Homework 2 for MCS 5603 Intro to Bioinformatics. Written in Python 2.7 and hosted on GitHub with Dr. Miller's permission.
This program compares two sequences in FASTA format for mutations. It can perform transcription and/or translation of input DNA and mRNA sequences and do comparisons to count mutations, provided that the sequences are the same length (there is no insertion/deletion mutation support).
In a terminal, type
python Mutation_Detector.py -h
for a full list of usage options.
Generally, you will enter the program name followed by two input files, each preceded by two arguments indicating whether the file contains a coding/template DNA strand and whether it is 3' or 5'. For example:
python Mutation_Detector.py coding 5 sequence1.fasta template 3 sequence2.fasta
You can indicate whether you want comparisons done on the DNA, mRNA or amino acid sequences, or all three. For example, to compare only mutations in the DNA:
python Mutation_Detector.py coding 3 sequence1.fasta coding 3 sequence2.fasta -d
To compare mutations only in amino acid sequences (default if no comparison options are specified):
python Mutation_Detector.py coding 3 sequence1.fasta coding 3 sequence2.fasta --protein
To compare mutations in all sequence types:
python Mutation_Detector.py coding 3 sequence1.fasta coding 3 sequence2.fasta --compare-as all
(As you might have guessed, there are three ways to enter each option, and they cannot be mixed. The program also cannot go backwards on the central dogma of molecular biology; for instance, if supplied only with mRNA sequences, it cannot compare the DNA mutations and will produce an error if you try.)
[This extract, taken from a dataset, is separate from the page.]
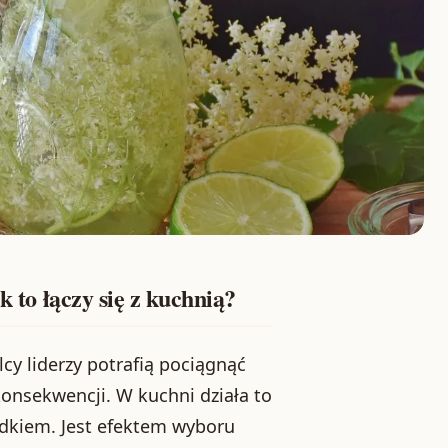
k to łączy się z kuchnią?
lcy liderzy potrafią pociągnąć
onsekwencji. W kuchni działa to
adkiem. Jest efektem wyboru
An output file may be optionally specified using -o
or --output
:
python Mutation_Detector.py coding 5 sequence1.fasta template 3 sequence2.fasta -o results.txt
When directing output to an output file, nothing will be printed to the terminal unless an error occurs.
If any mutations are found, they will be output in a shorthand format, consisting of the original character, the index, and the new character.